>> BEGIN Record extracts
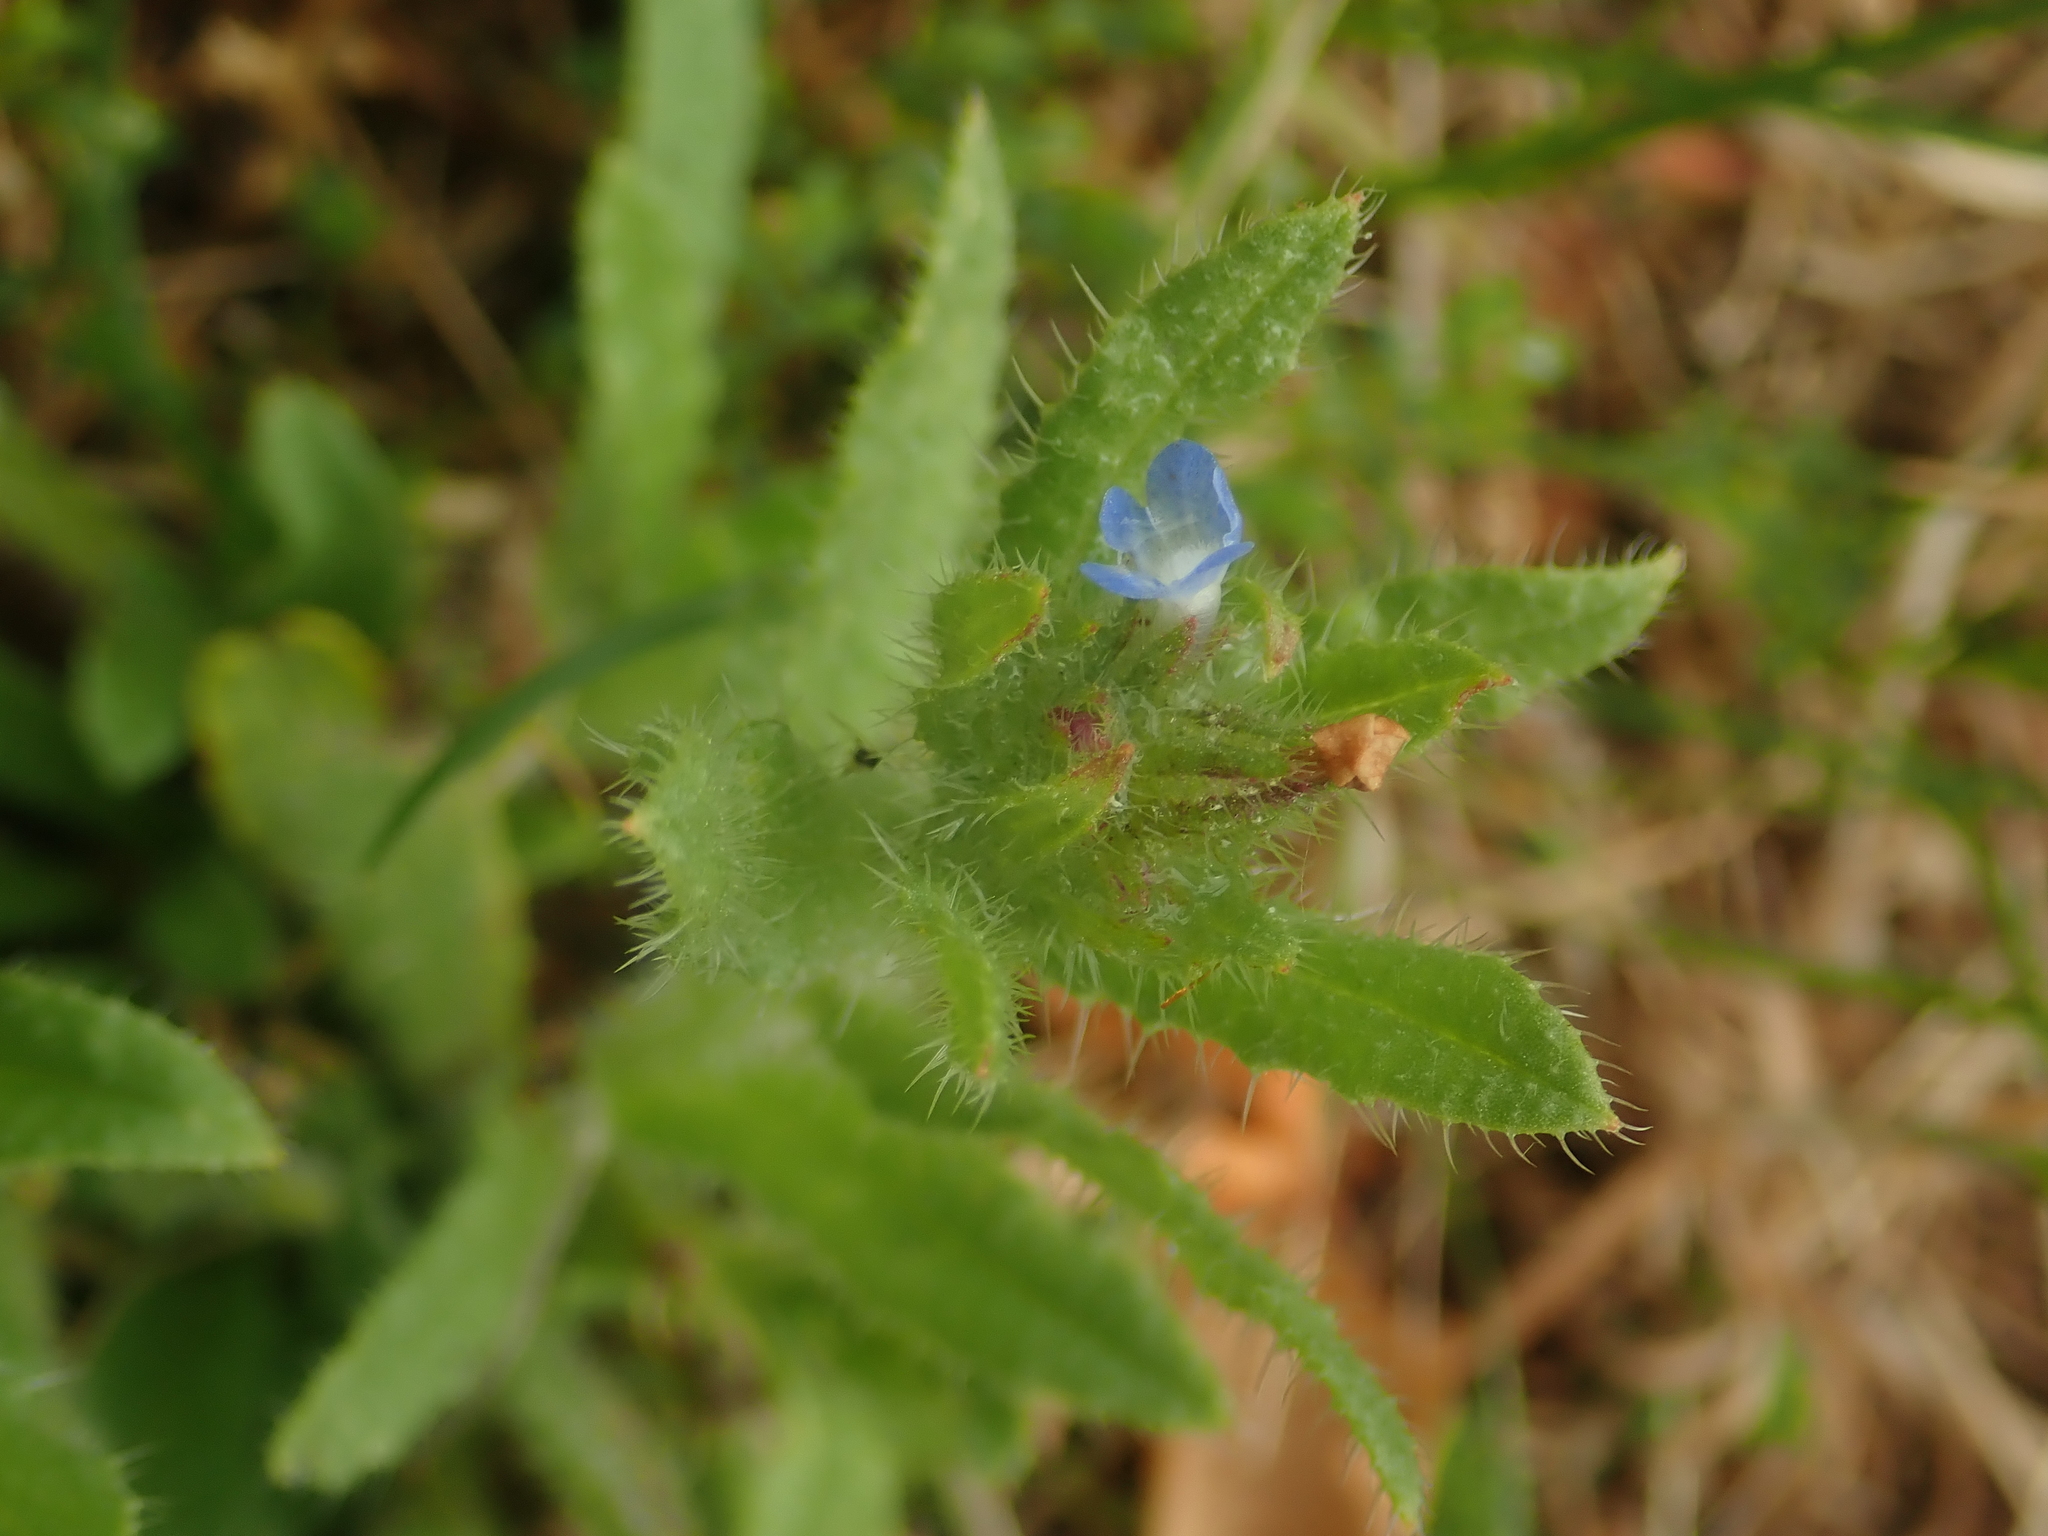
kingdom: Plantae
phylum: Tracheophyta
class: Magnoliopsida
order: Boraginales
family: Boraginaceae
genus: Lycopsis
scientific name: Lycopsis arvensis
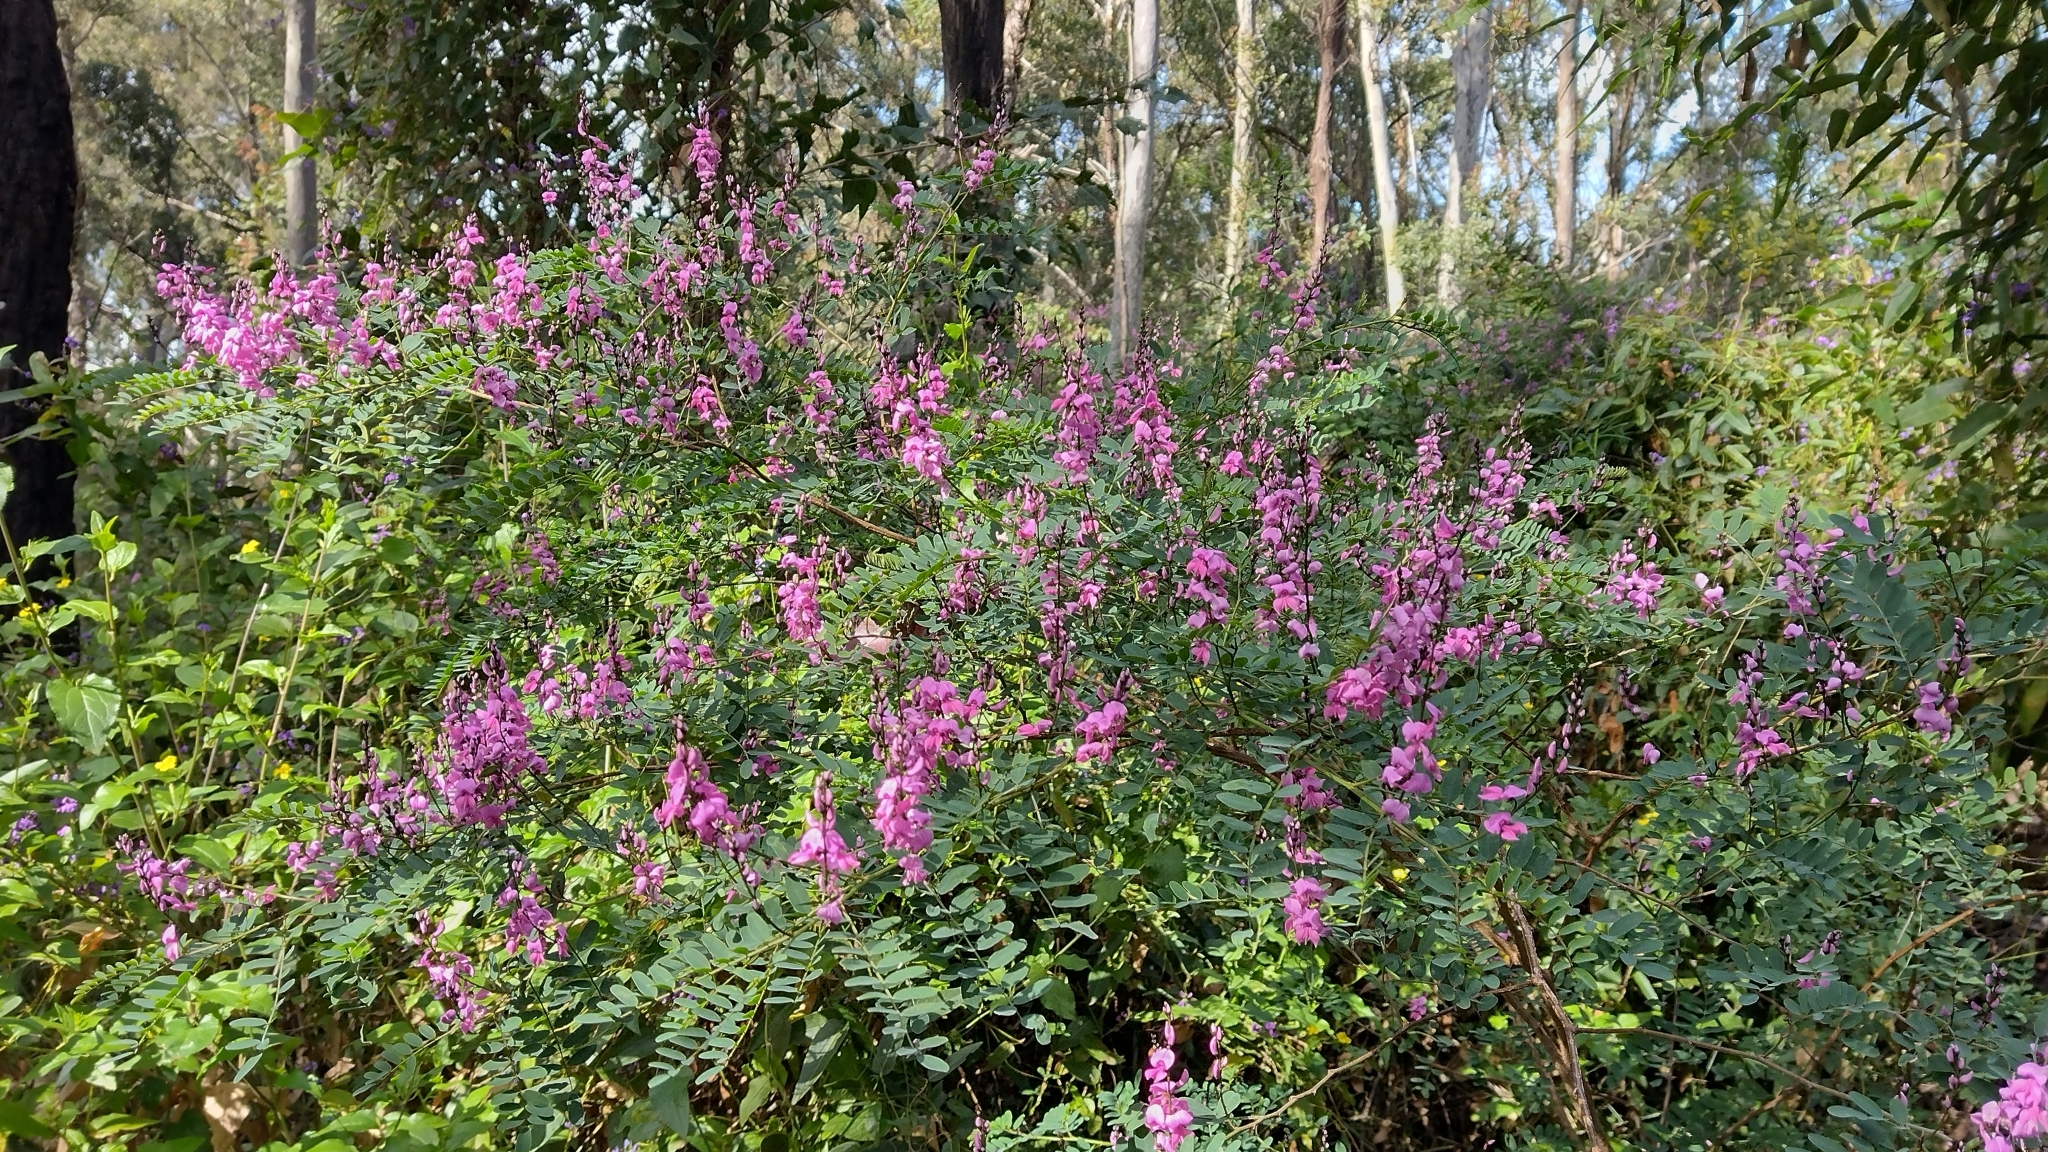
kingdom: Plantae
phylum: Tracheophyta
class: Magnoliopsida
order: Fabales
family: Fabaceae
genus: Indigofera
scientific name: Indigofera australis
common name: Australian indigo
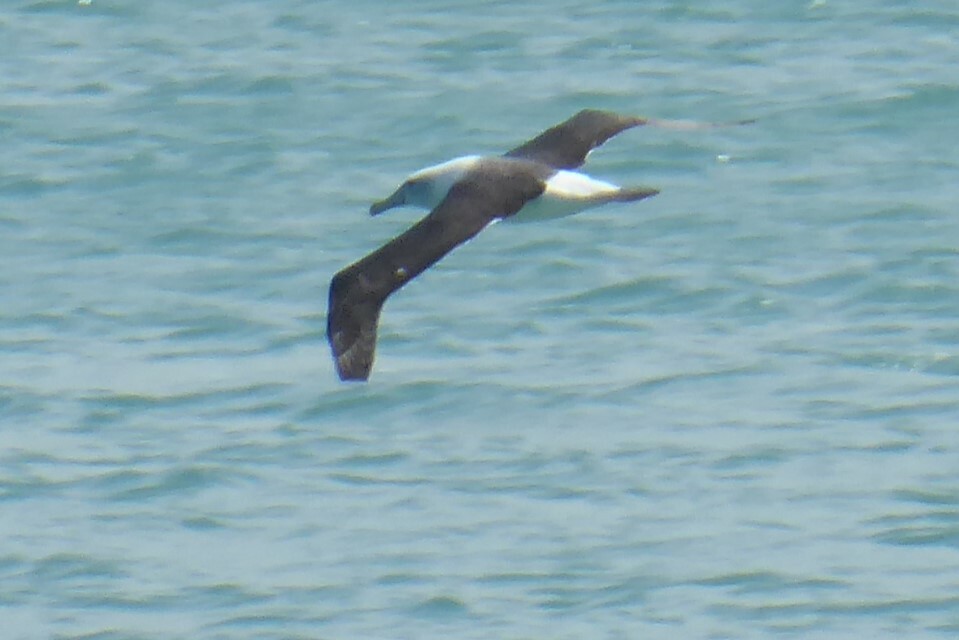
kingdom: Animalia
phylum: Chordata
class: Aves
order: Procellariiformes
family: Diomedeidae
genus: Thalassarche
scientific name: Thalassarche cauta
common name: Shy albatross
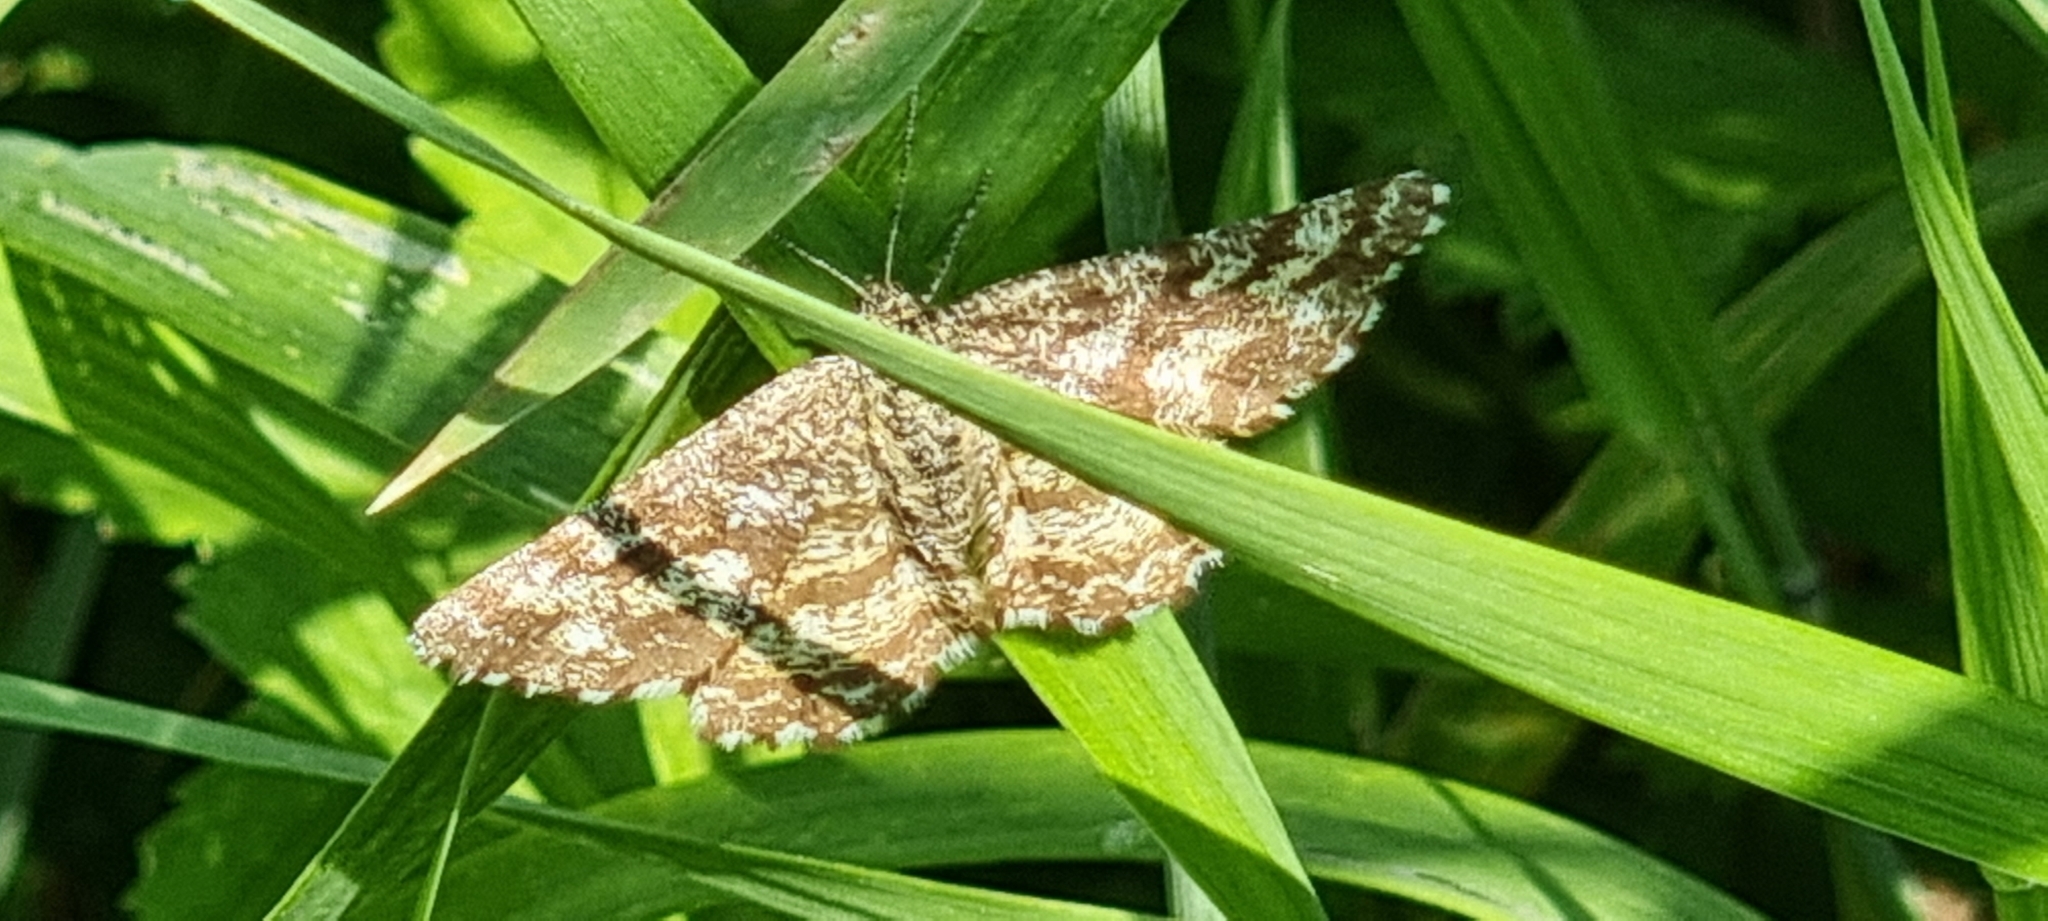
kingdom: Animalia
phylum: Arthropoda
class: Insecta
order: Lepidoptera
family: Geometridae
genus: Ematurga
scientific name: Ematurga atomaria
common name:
>> END Record extracts
## Directions for this task
Reproduce every line of the entries above verbatim, omitting the pictures.

## Task output
kingdom: Plantae
phylum: Tracheophyta
class: Magnoliopsida
order: Boraginales
family: Boraginaceae
genus: Lycopsis
scientific name: Lycopsis arvensis
kingdom: Plantae
phylum: Tracheophyta
class: Magnoliopsida
order: Fabales
family: Fabaceae
genus: Indigofera
scientific name: Indigofera australis
common name: Australian indigo
kingdom: Animalia
phylum: Chordata
class: Aves
order: Procellariiformes
family: Diomedeidae
genus: Thalassarche
scientific name: Thalassarche cauta
common name: Shy albatross
kingdom: Animalia
phylum: Arthropoda
class: Insecta
order: Lepidoptera
family: Geometridae
genus: Ematurga
scientific name: Ematurga atomaria
common name:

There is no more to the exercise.